┌─ Source material
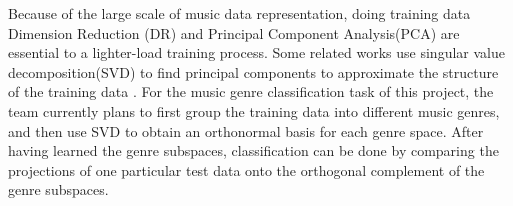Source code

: \begin{par}
    Because of the large scale of music data representation, doing training data Dimension Reduction (DR) and Principal Component Analysis(PCA) are essential to a lighter-load training process. Some related works use singular value decomposition(SVD) to find principal components to approximate the structure of the training data \cite{pca}. For the music genre classification task of this project, the team currently plans to first group the training data into different music genres, and then use SVD to obtain an orthonormal basis for each genre space. After having learned the genre subspaces, classification can be done by comparing the projections of one particular test data onto the orthogonal complement of the genre subspaces.
\end{par}
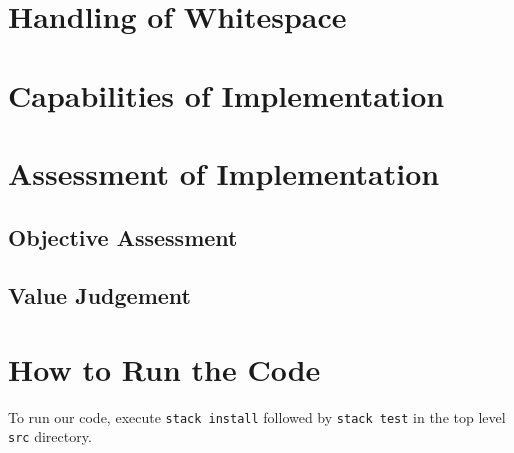 \documentclass{article}
\begin{document}
\section{Handling of Whitespace}


\section{Capabilities of Implementation}


\section{Assessment of Implementation}
\subsection{Objective Assessment}


\subsection{Value Judgement}


\section{How to Run the Code}
To run our code, execute \texttt{stack install} followed by \texttt{stack test} in the top level \texttt{src} directory.
\end{document}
└─
Print the material in full and exactly, minus the pictures.

- Answer to this problem:
Source code

: \begin{par}
    Because of the large scale of music data representation, doing training data Dimension Reduction (DR) and Principal Component Analysis(PCA) are essential to a lighter-load training process. Some related works use singular value decomposition(SVD) to find principal components to approximate the structure of the training data \cite{pca}. For the music genre classification task of this project, the team currently plans to first group the training data into different music genres, and then use SVD to obtain an orthonormal basis for each genre space. After having learned the genre subspaces, classification can be done by comparing the projections of one particular test data onto the orthogonal complement of the genre subspaces.
\end{par}
 \documentclass{article}
\begin{document}
\section{Handling of Whitespace}


\section{Capabilities of Implementation}


\section{Assessment of Implementation}
\subsection{Objective Assessment}


\subsection{Value Judgement}


\section{How to Run the Code}
To run our code, execute \texttt{stack install} followed by \texttt{stack test} in the top level \texttt{src} directory.
\end{document}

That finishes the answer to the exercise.